2,6-Di-tert-butylnaphthalene adalah senyawa kimia yang digunakan dalam berbagai reaksi kimia untuk sintesis senyawa kompleks. Bahan ini berperan sebagai bahan dasar atau building block dalam pembuatan senyawa aromatik dengan substitusi tert-butil. Dalam laboratorium, senyawa ini sering digunakan sebagai bahan bantu untuk reaksi substitusi, oksidasi, atau reduksi yang memerlukan struktur naphthalene sebagai dasar.
Karena struktur molekulnya yang stabil dan memiliki titik didih yang tinggi, senyawa ini cocok untuk digunakan dalam reaksi yang memerlukan kondisi suhu tinggi. Sifat non-polar dan kemampuannya untuk berikatan dengan berbagai gugus fungsional menjadikannya pilihan yang baik untuk berbagai aplikasi sintetik.
Di laboratorium Indonesia, senyawa ini sering digunakan dalam penelitian kimia organik, terutama di institusi pendidikan tinggi dan lembaga penelitian. Bahan ini juga menjadi bagian dari eksperimen yang memerlukan senyawa aromatik dengan substitusi tertentu.

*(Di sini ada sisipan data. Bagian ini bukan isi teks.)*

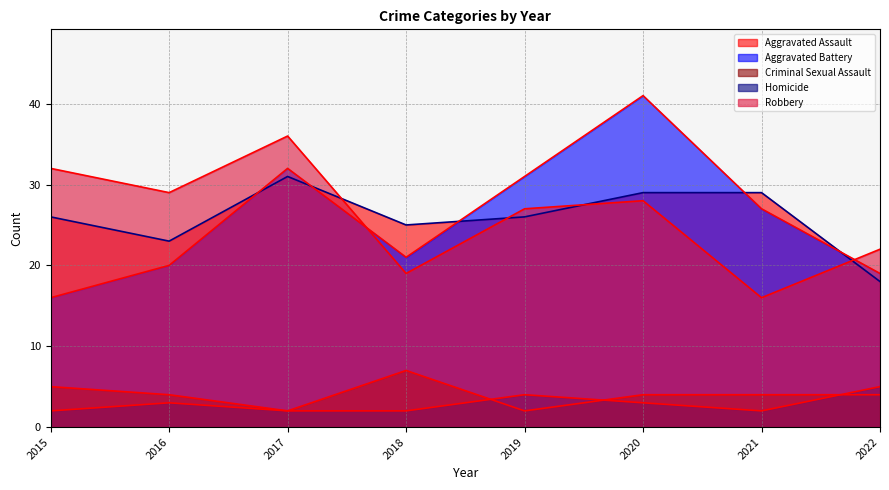

The Criminal Sexual Assault series shows 7 at 2021. True or false?

False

- Sintesis senyawa aromatik dengan substitusi tert-butil untuk penelitian kimia organik
- Penggunaan dalam reaksi substitusi untuk pengembangan senyawa baru
- Bahan bantu dalam reaksi oksidasi dan reduksi yang memerlukan stabilitas struktur
- Komponen dalam pembuatan senyawa farmakologis dan bahan kimia industri
- Aplikasi dalam penelitian material dengan struktur kompleks dan sifat tertentu
| Merek | TCI |
|---|---|
| Nomor CAS | 3905-64-4 |
| Rumus molekul | — |
| Kemurnian | — |
| Kategori | Chemistry > Building Blocks > Non-Heterocyclic Building Blocks |
| Ukuran kemasan | 5g, 25g |
| Bentuk fisik | Padat (cairan atau padat tergantung pada kondisi penyimpanan) |
| Penyimpanan | Simpan dalam wadah tertutup rapat di tempat sejuk dan kering |
Senyawa ini harus disimpan dalam wadah yang kedap udara dan jauh dari sumber panas serta sinar matahari langsung. Karena sifatnya yang non-polar, wadah yang terbuat dari plastik atau kaca yang tahan terhadap bahan kimia adalah pilihan yang tepat. Selama penanganan, harus memakai alat pelindung diri seperti sarung tangan dan masker untuk menghindari kontak langsung dengan kulit atau inhalasi.
- Rheingold dkk. (2000). Superlattices, polymorphs and solid-state NMR spin–lattice relaxation (T1) measurements of 2,6-di-tert-butylnaphthalene. Chemical Communications doi:10.1039/a909449k
- Dastjerdi dkk. (2024). Molecular mechanisms of asphaltene stabilization by 2,6-Di-tert-butylnaphthalene. Colloids and Surfaces A: Physicochemical and Engineering Aspects doi:10.1016/j.colsurfa.2023.132714
- MIKI dkk. (1992). ChemInform Abstract: Synthesis and Photoreaction of 1,2,3,4‐Tetra‐tert‐butylnaphthalene: A Highly Crowded Naphthalene Derivative and Its Valence Isomers.. ChemInform doi:10.1002/chin.199240101
Referensi dihimpun otomatis dari Crossref dan setiap DOI diverifikasi keberadaannya. AMI Scientific tidak berafiliasi dengan penulis maupun penerbit.